We don’t need a fancy or complicated parser since the language is so simple. We can simply iterate over the characters in the input string, generating the corresponding code for each operator and then continue to the next one:

input.chars().forEach(c -> {
   switch (c) {
       case '>' -> move(composer,       1); // Move right by 1
       case '<' -> move(composer,      -1); // Move left by 1
       case '+' -> increment(composer,  1); // Increment by 1
       case '-' -> increment(composer, -1); // Decrement by 1
       case ',' -> printChar(composer); 
       case '.' -> readChar(composer);
       case '[' -> loopBegin(composer);
       case ']' -> loopEnd(composer);
       default -> {
           // Ignore other characters.
       }
   }
});

This will call a corresponding method to generate the code for each operator and ignore any non-operator characters. We’ll take a look at each code generation method one by one.

The move operators < >

The < and > operators move the data pointer left or right by one: in our generated Java program this corresponds to incrementing or decrementing the data pointer by 1.

Out of all of the operators, this is the easiest to generate code for as there is a single Java bytecode instruction that does exactly what we need: iinc.

The iinc instruction takes as operands a local variable index and a signed byte value and when executed the local variable will be incremented by the value.

private static void move(CodeBuilder codeBuilder, int amount) {
  codeBuilder.iinc(DATA_POINTER, amount);
}

The increment / decrement operators + -

The increment and decrement operators increment or decrement the value in Brainf*ck memory by 1. In our generated Java bytecode this corresponds to incrementing or decrementing the value in the array at the data pointer index i.e. in Java source code it would look like MEMORY[DATA_POINTER]++.

The baload instruction is used to load a byte value from a byte array. It pops its two operands from the stack: the array reference and the array index. So to load a value from the memory array requires 3 instructions:

aload to push the memory array onto the stack
iload to push the data pointer array index onto the stack
baload to load the value from the memory array at the data pointer index

There is also a corresponding bastore instruction which pops the array reference and array index from the stack as well as the value to store into the array at the specified index.

Since we’re going to need the memory array and data pointer on the stack later for using with bastore we duplicate the top two entries on the stack, using dup2, before the baload instruction pops the original two:

codeBuilder
 .aload(MEMORY)
 .iload(DATA_POINTER)
 .dup2()
 .baload()

After executing these instructions the JVM stack will look something like this:

MEMORY[DATA_POINTER]

DATA_POINTER

MEMORY

We’ll then add 1 or -1 to the value on the top of the stack by pushing the amount value onto the stack with the constantInstruction pseudo-instruction that generates the correct instruction to push a constant onto the stack. For example, passing the integer 1 as a parameter would generate the iconst_1 instruction whereas passing the integer 30,000 would generate the sipush instruction.

We can then use the iadd instruction to add the values together. The iadd instruction will pop two integers from the stack, add them together and then push the result onto the stack.

Data shown:
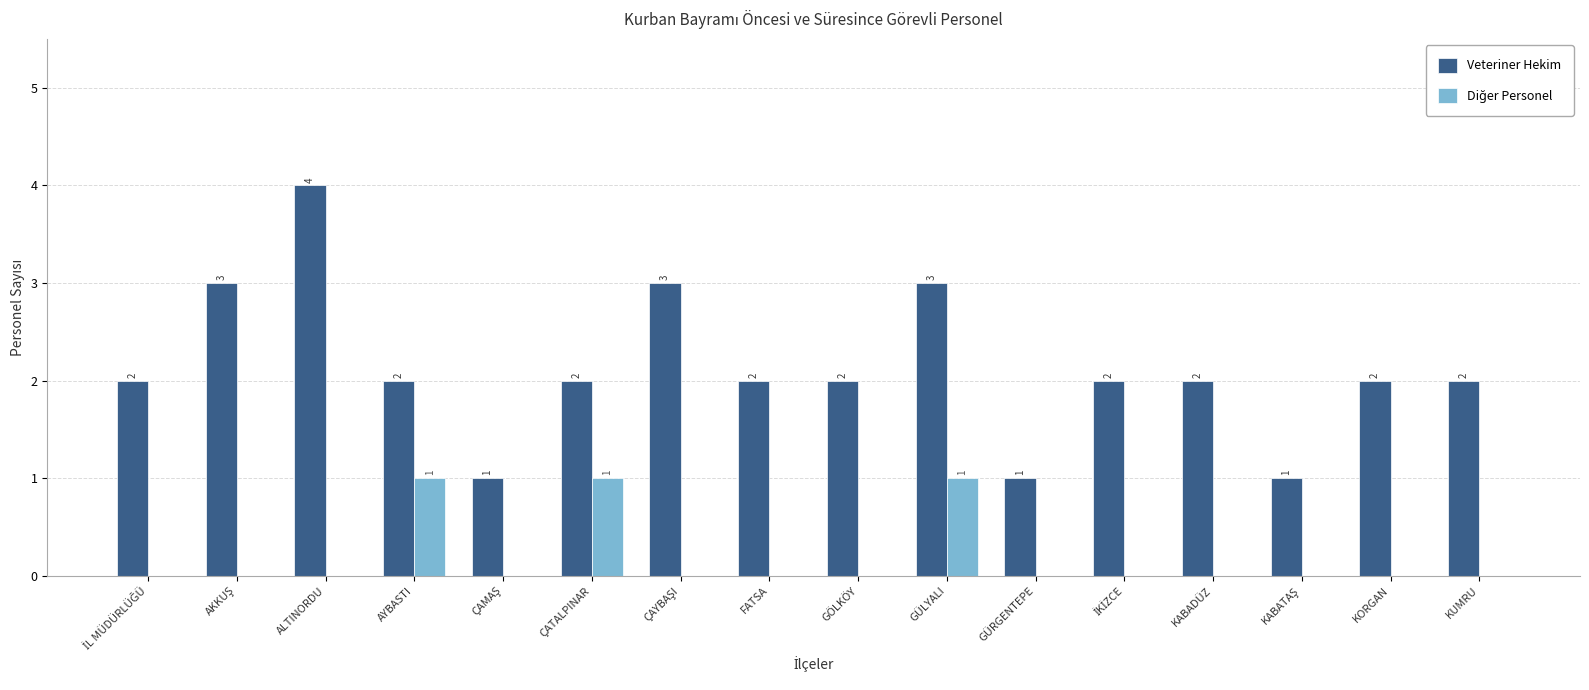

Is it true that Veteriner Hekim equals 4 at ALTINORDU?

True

...

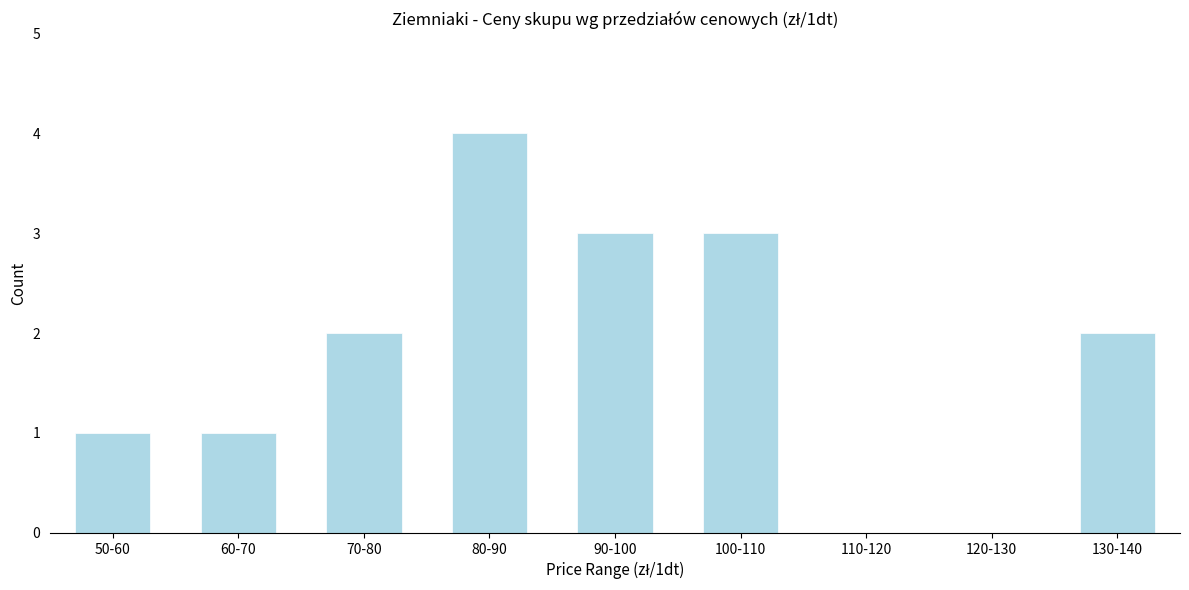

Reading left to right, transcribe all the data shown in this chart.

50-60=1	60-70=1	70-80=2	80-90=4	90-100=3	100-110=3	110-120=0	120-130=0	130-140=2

Your tasks:
1. In the provided text, which single Java bytecode instruction is used to generate code for the < and > operators?
2. Quote the provided text from "The increment and" up to and including "the specified index.".

Written responses:
1. iinc

2.
The increment and decrement operators increment or decrement the value in Brainf*ck memory by 1. In our generated Java bytecode this corresponds to incrementing or decrementing the value in the array at the data pointer index i.e. in Java source code it would look like MEMORY[DATA_POINTER]++.

The baload instruction is used to load a byte value from a byte array. It pops its two operands from the stack: the array reference and the array index. So to load a value from the memory array requires 3 instructions:

aload to push the memory array onto the stack
iload to push the data pointer array index onto the stack
baload to load the value from the memory array at the data pointer index

There is also a corresponding bastore instruction which pops the array reference and array index from the stack as well as the value to store into the array at the specified index.